The police, who arrived within minutes, reportedly made no attempt to defuse the situation. They immediately drew their guns and made no use of capsicum spray or a Taser. After demanding Hodge put down the knife, they shot him three times in the chest when he began to move forward.
Some media reports claimed that Hodge “ran at police” and “lunged at them” with the knife, but these accounts were not borne out by people at the scene. Distraught witnesses told the media that Hodge’s life was over in less than one minute.
It is now known that Hodge had a long history of mental illness, exacerbated by the recent death of his father. He was reportedly sent home from work sick on the day of the fatal incident, after coming back late from lunch. Hodge phoned his mother, who arrived at the shopping area just before her son was shot. In the meantime, Hodge went to a nearby supermarket where he purchased a knife before returning to the lane near the post office.
According to one witness, before the police arrived Hodge attempted to cut his own wrist and was urged by the fellow employee, who was standing some way back, not to do so.
Another witness told the media: “He (Hodge) looked really distressed. One hand was holding the knife and the other was kind of covering his face.”
By all accounts, Hodge was not a violent man and was well liked and highly regarded by co-workers. Post office clients who knew Hodge described him as a “friendly guy who loved to share a joke.” A worker from a nearby business said “he was lovely and kind and a great postal worker.”
Whatever the immediate issue that triggered Hodge’s behaviour on the fatal day, there is no doubt that the growing social stress and anxiety in working class areas, would have been a contributing factor. Hodge’s own employer, the federal government-owned Australia Post, is in the process of destroying another 1,900 jobs.
Federal and state governments, Labor and Liberal alike, are slashing a range of vital social programs, including those that deliver essential assistance to people with mental health problems. Last year, $53.8 million was cut from the Partners in Recovery program, which supports people with severe and persistent mental illness and provides help to their carers.
In an attempt at political damage-control, NSW Northern Region police commander Assistant Commissioner Jeff Loy called a press conference after the fatal shooting to announce that the incident would be investigated by the Professional Standards Command—that is, by the police themselves.
It is a foregone conclusion that no action will be taken against the officers involved. Official guidelines make the use of lethal force the preferred option in such situations.
Hodge’s shooting follows a pattern of increasing police repression and violence throughout Australia. State police have also been equipped with automatic rifles and armoured vehicles, once only deployed in war zones, and with powers to lock down entire suburbs and cites.

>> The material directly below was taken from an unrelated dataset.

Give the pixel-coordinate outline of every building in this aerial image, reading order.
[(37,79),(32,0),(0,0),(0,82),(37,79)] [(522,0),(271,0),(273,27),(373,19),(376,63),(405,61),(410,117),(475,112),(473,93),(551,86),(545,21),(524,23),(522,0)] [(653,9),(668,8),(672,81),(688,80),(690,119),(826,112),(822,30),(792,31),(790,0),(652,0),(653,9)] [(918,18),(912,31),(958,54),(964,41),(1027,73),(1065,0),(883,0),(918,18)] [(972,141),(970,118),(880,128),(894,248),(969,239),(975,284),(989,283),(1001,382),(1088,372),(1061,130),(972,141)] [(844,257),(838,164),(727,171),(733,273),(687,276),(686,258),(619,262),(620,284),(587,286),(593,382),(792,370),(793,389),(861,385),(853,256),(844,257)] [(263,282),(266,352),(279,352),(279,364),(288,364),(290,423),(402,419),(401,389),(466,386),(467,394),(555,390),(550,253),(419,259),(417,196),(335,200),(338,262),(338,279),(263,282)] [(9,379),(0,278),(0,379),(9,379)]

In January, NSW police tasered to death a roof tiler in a fast food restaurant in the Southern Highlands, south of Sydney, following a domestic dispute with his partner. A month later police capsicum-sprayed, tasered then shot to death a disoriented 22-year-old woman in the Sydney suburb of Hoxton Park.
In March, police called to a domestic dispute shot and killed a 45-year-old man on his front porch in the NSW Central Coast suburb of Ettalong, around 50 kilometres south of Warners Bay.
Following the Ettalong shooting, NSW police officials confirmed that officers were not required to first use capsicum spray or a Taser before resorting to using guns. Instead, they were trained to shoot “at body mass”—that is, at the chest—thus ensuring that injuries are likely to result in death.
Late last year, Queensland police shot and killed three people in separate incidents. One victim was a 51-year-old man with a history of mental illness. In another of the shootings, in September 2014, the Queensland police Special Response Team deployed a Lenco “Bearcat” military-style armoured vehicle in the working-class suburb of Inala. After locking down a residential area for hours, heavily-armed police commandos shot dead a 45-year-old man, allegedly armed with a handgun.
Military-style vehicles have also been used this year in the working-class suburbs of Liverpool in Sydney and West Footscray in Melbourne, pursuing young suspects in drug and burglary cases.